Sterling Order Management System tracks every index update operation in the YFS_Awaiting_Index table. For each indexing attempt that is successful, after the index update operation, the corresponding record is removed from the YFS_Awaiting_Index table. If the index update does not succeed for some reason, for example if the Search Index Server is down or the communication to the Search Index Server does not succeed or times out, an exception is logged and the corresponding records in YFS_Awaiting_Index remains that are later processed by the SSI_Delayed_Sync agent.

The following diagram illustrates the asynchronous index build logic:

The following steps describes the index build process flow:
  1. An order is created or updated in Sterling Order Management System, which identifies that at least one of the attributes in the outline template has been modified.

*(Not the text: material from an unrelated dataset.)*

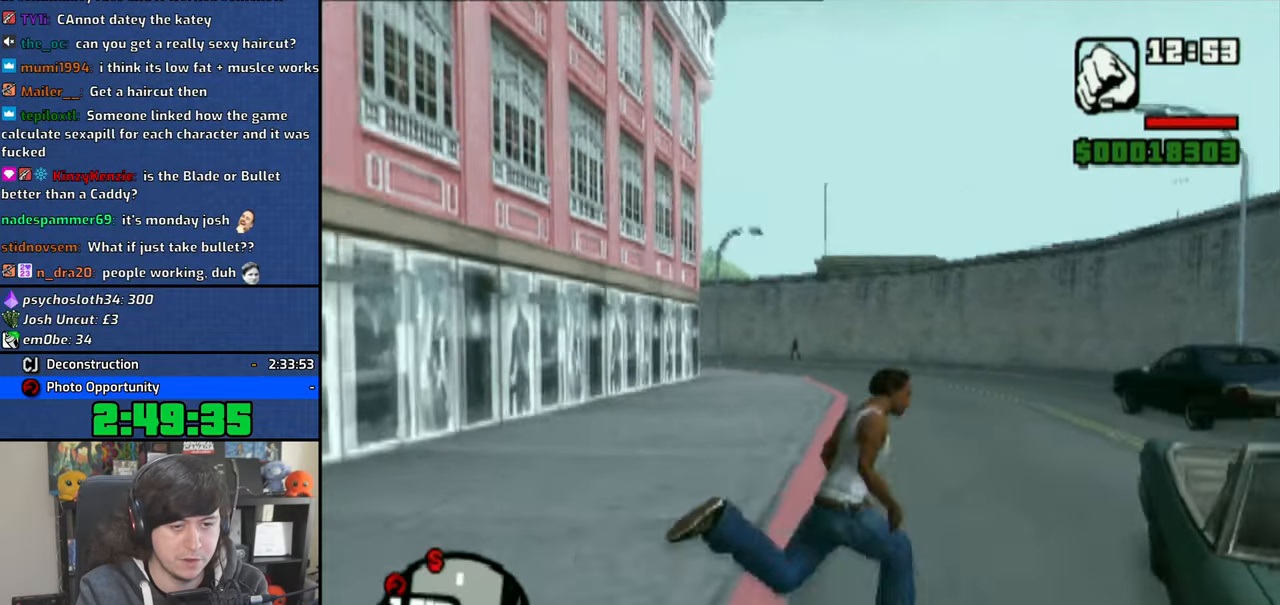
Gameplay with a controller (PlayStation layout); each line is a JSON object with the inputs held at the frame after it. "events" lists button and stick changes between this image and that frame as [ms after this image, input, new state], when the widget could be followed in between. Not read: L1 L2 R1 R2.
{"buttons": [], "left_stick": "center", "right_stick": "center", "events": []}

  2. An outline document, which is used for updating the index is now created for the Order record. This document is used for the actual index update operation as explained in steps 5 and step 6. However, a record in the YFS_Awaiting_Index table is created at this stage to track this particular index update operation.

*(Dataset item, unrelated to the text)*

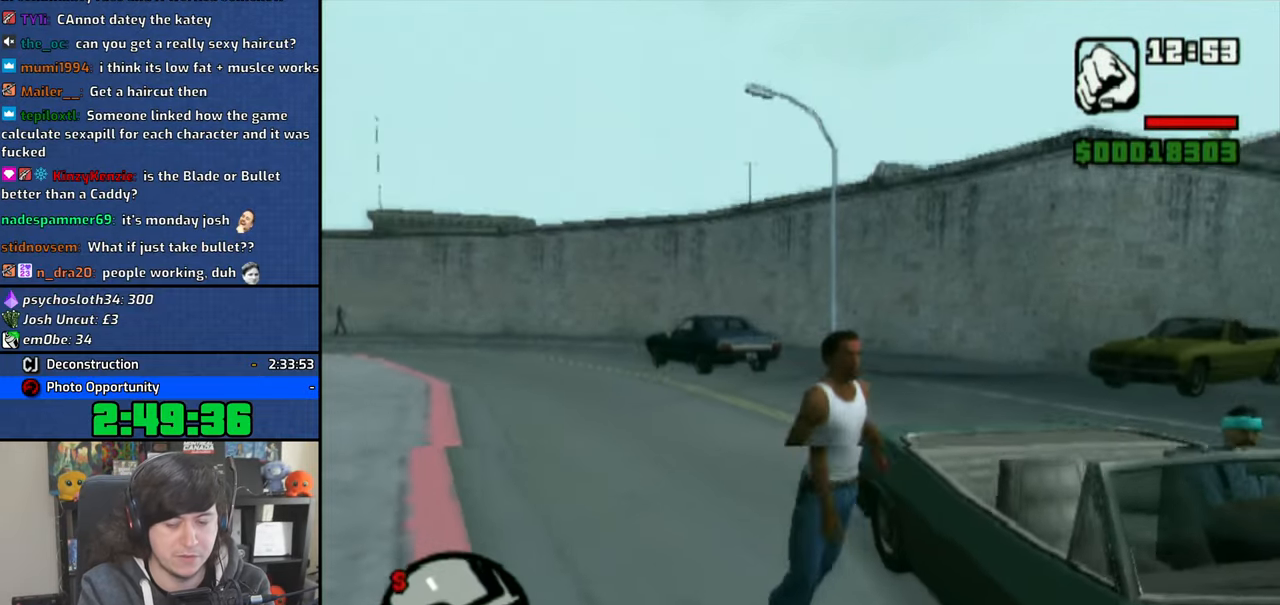
{"buttons": [], "left_stick": "center", "right_stick": "right", "events": [[116, "right_stick", "right"]]}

  3. The business API or agent commits.
  4. The document created in step 2 is sent to the Sterling Search Index accumulator along with a reference to the corresponding YFS_Awaiting_Index record.

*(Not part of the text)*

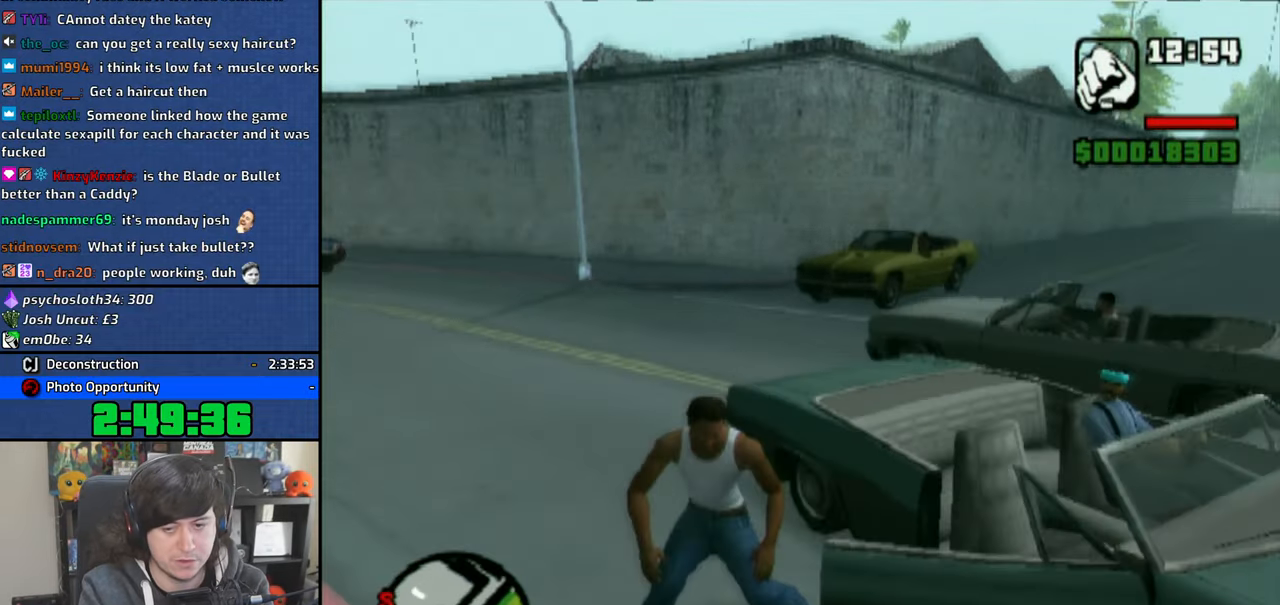
{"buttons": [], "left_stick": "center", "right_stick": "center", "events": [[466, "right_stick", "center"]]}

  5. The Sterling Search Index accumulates such documents coming from different business transactions and periodically submits them to the Search Engine Client by using the PeriodicBatchIndexer service.
  6. The Search Engine Client submits these index updates to the Search Index Server.
  7. The response from Search Index Server is parsed, and for update operations that are successful, the corresponding records are removed from the YFS_Awaiting_Index table. For operations that failed, the corresponding YFS_Awaiting_Index records are retained.
Note:
  • A built-in integration with Order Search is available in Sterling Order Management System to support indexing and search capabilities for Order entity. In this integration, Order Search is deployed outside Sterling Order Management System and acts as the Search Index Server, which constitutes a search engine and an index repository.
  • By default, the built-in integration with Order Service does not sync very large orders. This behavior exists to prevent sync failures and performance degradation. A very large order pulls huge amount of data from Sterling Order Management System for every order update. The sync to Order Service is a batched process that includes orders modified during the periodic sync interval (3 seconds by defaults). When very large orders are included, they increase the payload and can exceed system limits, resulting in exceptions. These exceptions stop the sync process, which also stops the regular order sync. To avoid this, a very large order is not considered for syncing to Order Service by default.

    The PREVENT_INDEXING_OF_VERY_LARGE_ORDER rule is added to allow syncing of very large orders to Order Service. By default, this rule is set to 'Y', which prevents such orders from being synced. You may change the value to 'N' if your order outline document contains only minimal order line data and you want to evaluate the sync behavior. If you observe any performance degradation or sync failures, it is recommended to revert to the default setting. The value of this rule can be modified only by calling manageRule API.

    The orders with order lines greater than or equal to VERY_LARGE_ORDER_SIZE rule value are considered as very large orders.